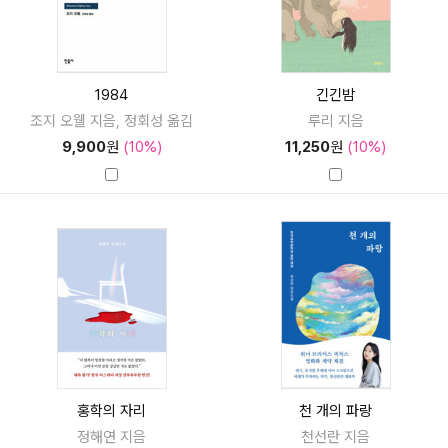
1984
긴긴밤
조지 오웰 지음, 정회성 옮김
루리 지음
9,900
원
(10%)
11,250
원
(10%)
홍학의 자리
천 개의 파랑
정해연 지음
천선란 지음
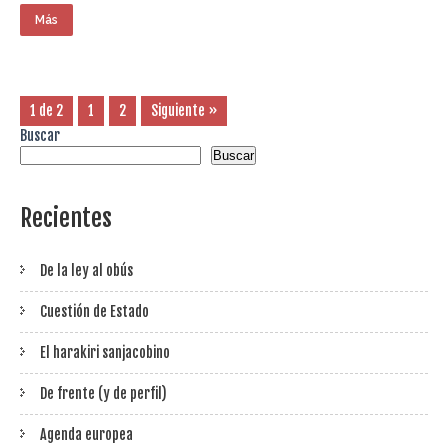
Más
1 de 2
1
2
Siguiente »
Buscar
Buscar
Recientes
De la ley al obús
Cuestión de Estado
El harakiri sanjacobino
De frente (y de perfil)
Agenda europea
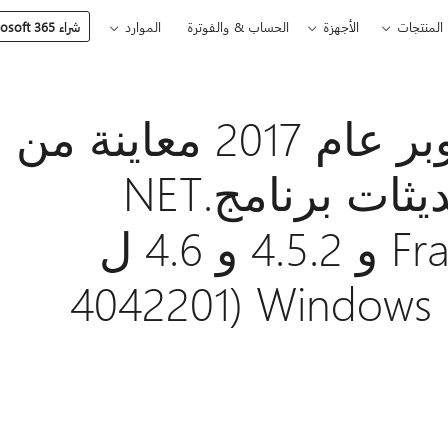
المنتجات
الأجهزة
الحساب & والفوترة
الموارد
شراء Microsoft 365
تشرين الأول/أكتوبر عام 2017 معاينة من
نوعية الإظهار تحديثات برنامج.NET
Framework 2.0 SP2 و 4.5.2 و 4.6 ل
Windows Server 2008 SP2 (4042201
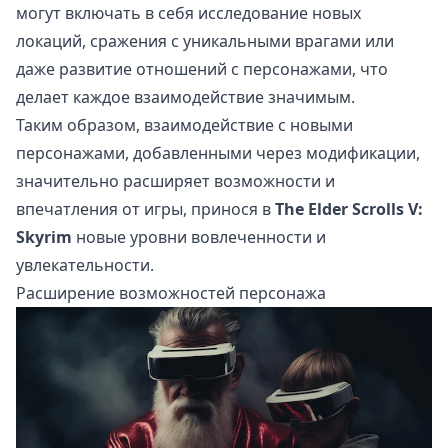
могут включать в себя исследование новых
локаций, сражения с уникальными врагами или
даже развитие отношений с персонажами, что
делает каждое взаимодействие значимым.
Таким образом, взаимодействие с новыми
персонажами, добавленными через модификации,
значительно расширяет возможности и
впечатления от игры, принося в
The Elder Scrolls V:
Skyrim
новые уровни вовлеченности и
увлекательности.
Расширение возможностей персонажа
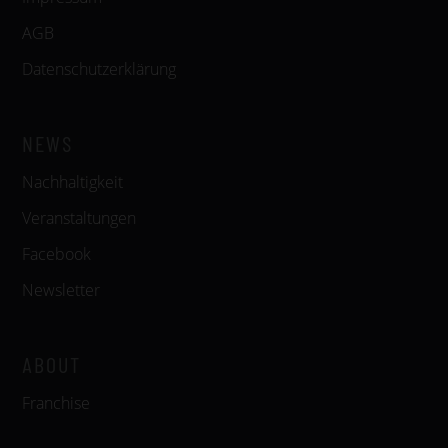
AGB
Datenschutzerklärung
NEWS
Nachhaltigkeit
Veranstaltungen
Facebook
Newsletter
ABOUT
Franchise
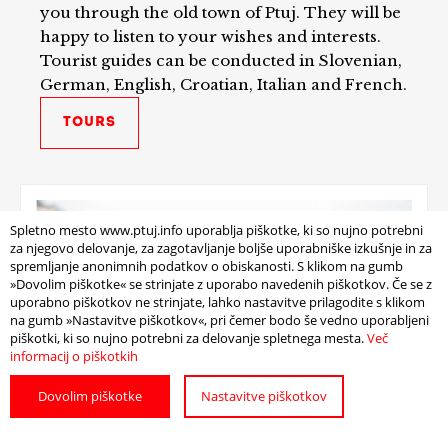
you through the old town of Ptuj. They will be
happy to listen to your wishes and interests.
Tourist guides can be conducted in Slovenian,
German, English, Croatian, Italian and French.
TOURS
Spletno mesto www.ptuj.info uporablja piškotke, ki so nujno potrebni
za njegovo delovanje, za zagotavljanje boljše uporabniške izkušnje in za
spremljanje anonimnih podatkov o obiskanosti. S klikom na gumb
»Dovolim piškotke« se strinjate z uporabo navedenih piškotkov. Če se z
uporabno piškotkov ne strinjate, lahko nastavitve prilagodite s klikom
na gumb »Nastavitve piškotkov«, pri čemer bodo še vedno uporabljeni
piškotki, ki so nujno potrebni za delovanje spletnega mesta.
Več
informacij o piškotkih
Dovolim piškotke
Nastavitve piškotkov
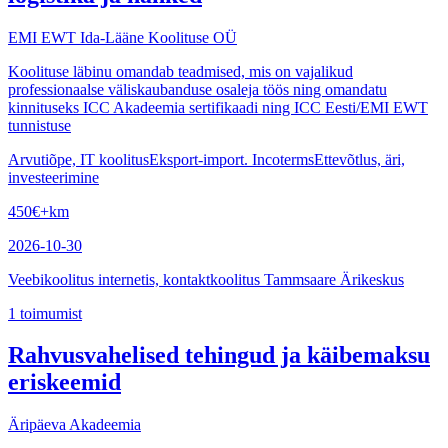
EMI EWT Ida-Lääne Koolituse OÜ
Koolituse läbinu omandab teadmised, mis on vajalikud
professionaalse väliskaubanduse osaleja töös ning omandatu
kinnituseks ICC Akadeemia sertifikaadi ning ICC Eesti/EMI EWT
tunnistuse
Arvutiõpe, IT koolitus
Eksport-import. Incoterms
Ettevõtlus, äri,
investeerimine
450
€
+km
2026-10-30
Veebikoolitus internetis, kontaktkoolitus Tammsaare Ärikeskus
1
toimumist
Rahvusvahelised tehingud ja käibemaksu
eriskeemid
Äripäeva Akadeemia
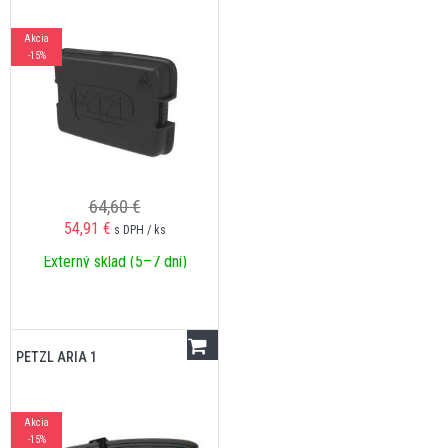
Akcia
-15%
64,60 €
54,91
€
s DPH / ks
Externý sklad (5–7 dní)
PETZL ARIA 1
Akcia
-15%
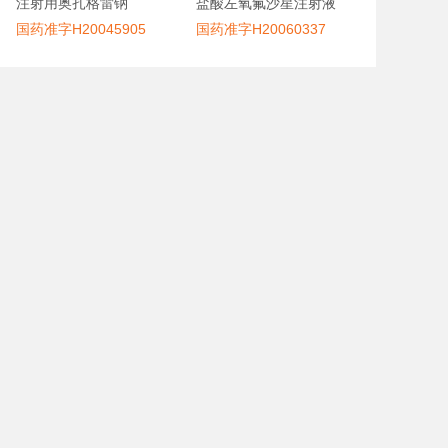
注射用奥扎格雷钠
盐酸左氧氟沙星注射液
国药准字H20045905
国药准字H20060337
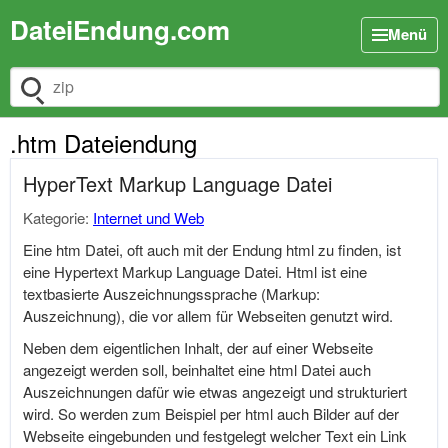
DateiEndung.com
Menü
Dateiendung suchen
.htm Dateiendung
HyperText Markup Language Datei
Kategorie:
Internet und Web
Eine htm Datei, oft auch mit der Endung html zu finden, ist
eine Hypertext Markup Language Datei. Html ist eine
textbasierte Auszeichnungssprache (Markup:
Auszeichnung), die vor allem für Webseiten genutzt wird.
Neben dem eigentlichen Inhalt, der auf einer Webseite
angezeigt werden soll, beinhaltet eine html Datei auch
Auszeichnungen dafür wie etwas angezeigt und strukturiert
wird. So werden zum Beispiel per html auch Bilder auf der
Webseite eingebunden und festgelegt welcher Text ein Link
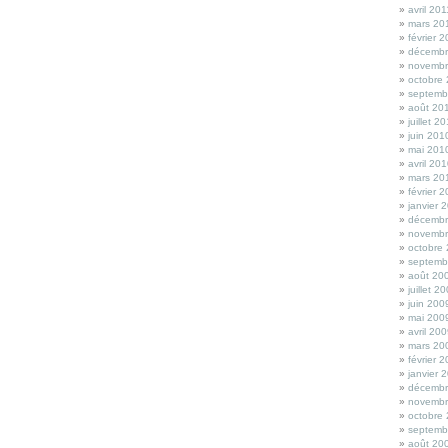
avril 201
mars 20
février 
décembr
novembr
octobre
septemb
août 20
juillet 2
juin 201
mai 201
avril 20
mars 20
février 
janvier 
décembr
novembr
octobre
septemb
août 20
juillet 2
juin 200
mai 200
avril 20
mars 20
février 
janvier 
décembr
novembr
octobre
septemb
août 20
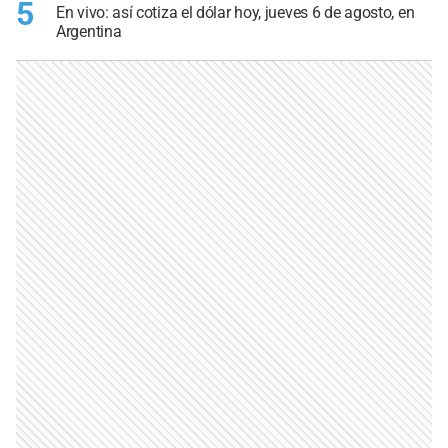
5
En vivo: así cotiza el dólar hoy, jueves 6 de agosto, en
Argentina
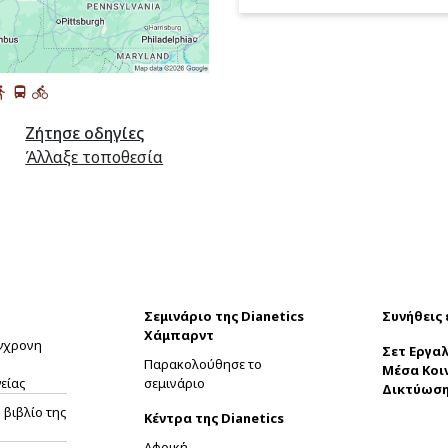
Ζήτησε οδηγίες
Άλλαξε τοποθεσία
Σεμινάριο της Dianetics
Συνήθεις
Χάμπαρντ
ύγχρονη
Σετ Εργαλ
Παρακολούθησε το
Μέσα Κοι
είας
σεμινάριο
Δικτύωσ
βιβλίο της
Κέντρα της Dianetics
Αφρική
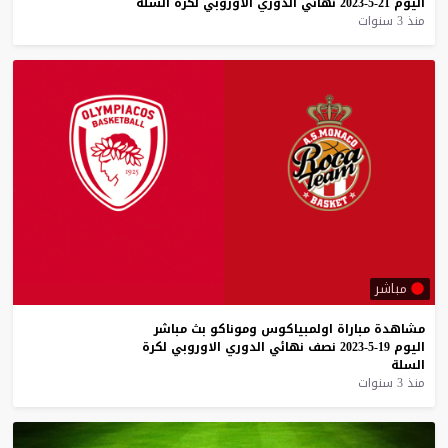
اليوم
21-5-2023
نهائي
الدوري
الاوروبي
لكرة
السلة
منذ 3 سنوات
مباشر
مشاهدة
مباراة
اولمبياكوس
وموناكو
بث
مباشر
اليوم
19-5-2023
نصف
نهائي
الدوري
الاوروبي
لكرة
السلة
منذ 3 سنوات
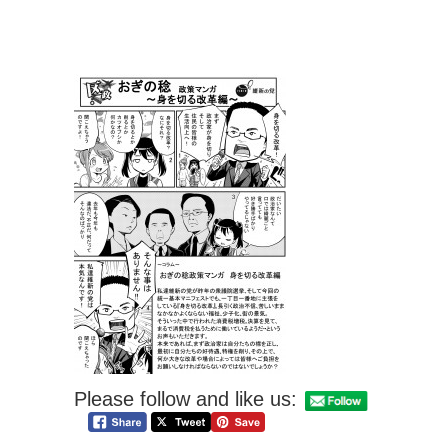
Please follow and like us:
* * * *
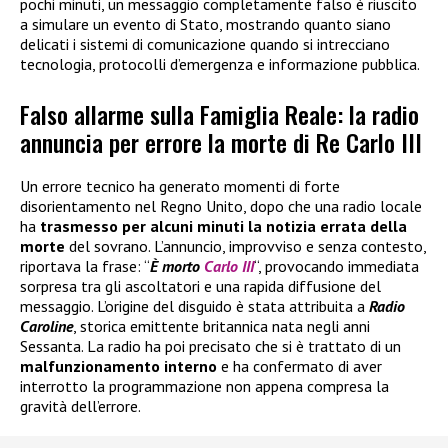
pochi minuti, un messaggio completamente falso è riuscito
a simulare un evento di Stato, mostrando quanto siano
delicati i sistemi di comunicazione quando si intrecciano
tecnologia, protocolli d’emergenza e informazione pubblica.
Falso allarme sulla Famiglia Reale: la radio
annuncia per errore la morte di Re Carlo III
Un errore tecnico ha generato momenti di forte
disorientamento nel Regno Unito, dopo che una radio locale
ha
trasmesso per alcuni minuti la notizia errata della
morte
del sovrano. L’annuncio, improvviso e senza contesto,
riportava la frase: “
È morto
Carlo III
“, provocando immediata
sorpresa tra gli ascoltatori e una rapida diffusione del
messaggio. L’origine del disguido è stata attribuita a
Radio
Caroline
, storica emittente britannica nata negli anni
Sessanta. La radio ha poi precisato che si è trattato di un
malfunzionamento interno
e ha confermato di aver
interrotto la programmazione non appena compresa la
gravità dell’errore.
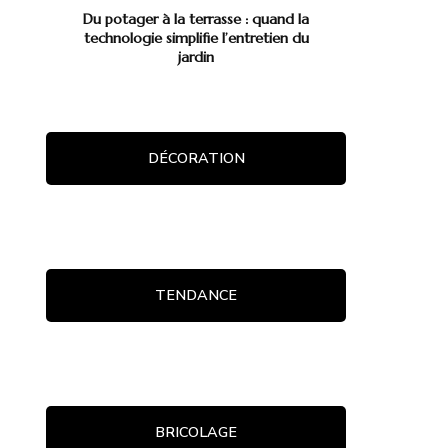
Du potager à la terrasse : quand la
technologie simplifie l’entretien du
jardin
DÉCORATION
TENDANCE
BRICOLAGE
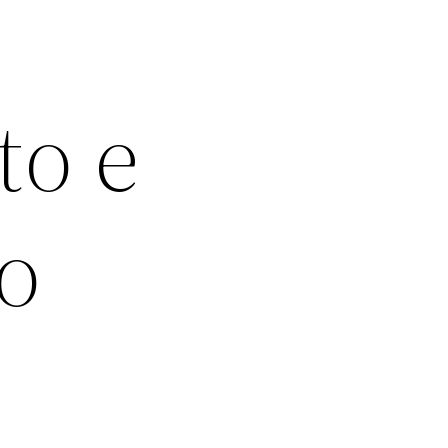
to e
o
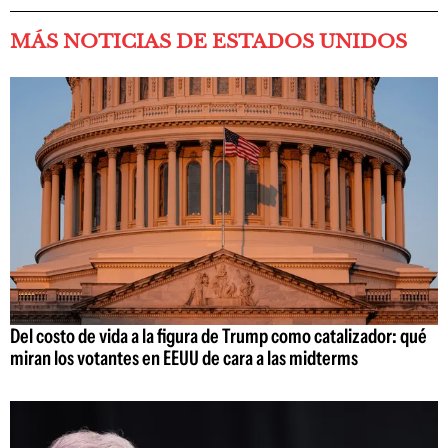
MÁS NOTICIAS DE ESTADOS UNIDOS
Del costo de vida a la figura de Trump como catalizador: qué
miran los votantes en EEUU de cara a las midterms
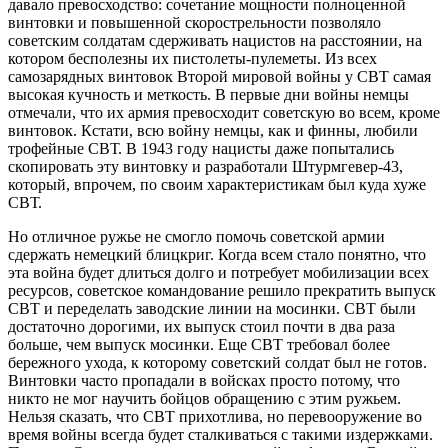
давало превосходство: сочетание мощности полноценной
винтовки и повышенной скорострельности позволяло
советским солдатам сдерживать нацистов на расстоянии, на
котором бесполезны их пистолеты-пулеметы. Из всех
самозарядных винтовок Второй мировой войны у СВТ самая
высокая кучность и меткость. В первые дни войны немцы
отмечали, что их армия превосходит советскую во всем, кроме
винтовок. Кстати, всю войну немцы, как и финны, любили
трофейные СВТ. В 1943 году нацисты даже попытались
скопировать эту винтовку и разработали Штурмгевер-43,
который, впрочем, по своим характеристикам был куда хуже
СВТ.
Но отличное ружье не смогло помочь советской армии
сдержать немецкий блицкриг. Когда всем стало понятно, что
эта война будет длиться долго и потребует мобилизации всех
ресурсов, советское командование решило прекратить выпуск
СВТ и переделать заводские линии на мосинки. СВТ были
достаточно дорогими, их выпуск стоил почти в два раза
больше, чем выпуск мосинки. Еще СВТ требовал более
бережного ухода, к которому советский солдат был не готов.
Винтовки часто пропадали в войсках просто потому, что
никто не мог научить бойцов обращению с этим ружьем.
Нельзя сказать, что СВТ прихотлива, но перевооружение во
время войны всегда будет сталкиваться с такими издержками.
* * * *
■ **Work required**
For this exercise, return every line from the data that holds the string "немцы".

■ **Response for this exercise**
высокая кучность и меткость. В первые дни войны немцы
винтовок. Кстати, всю войну немцы, как и финны, любили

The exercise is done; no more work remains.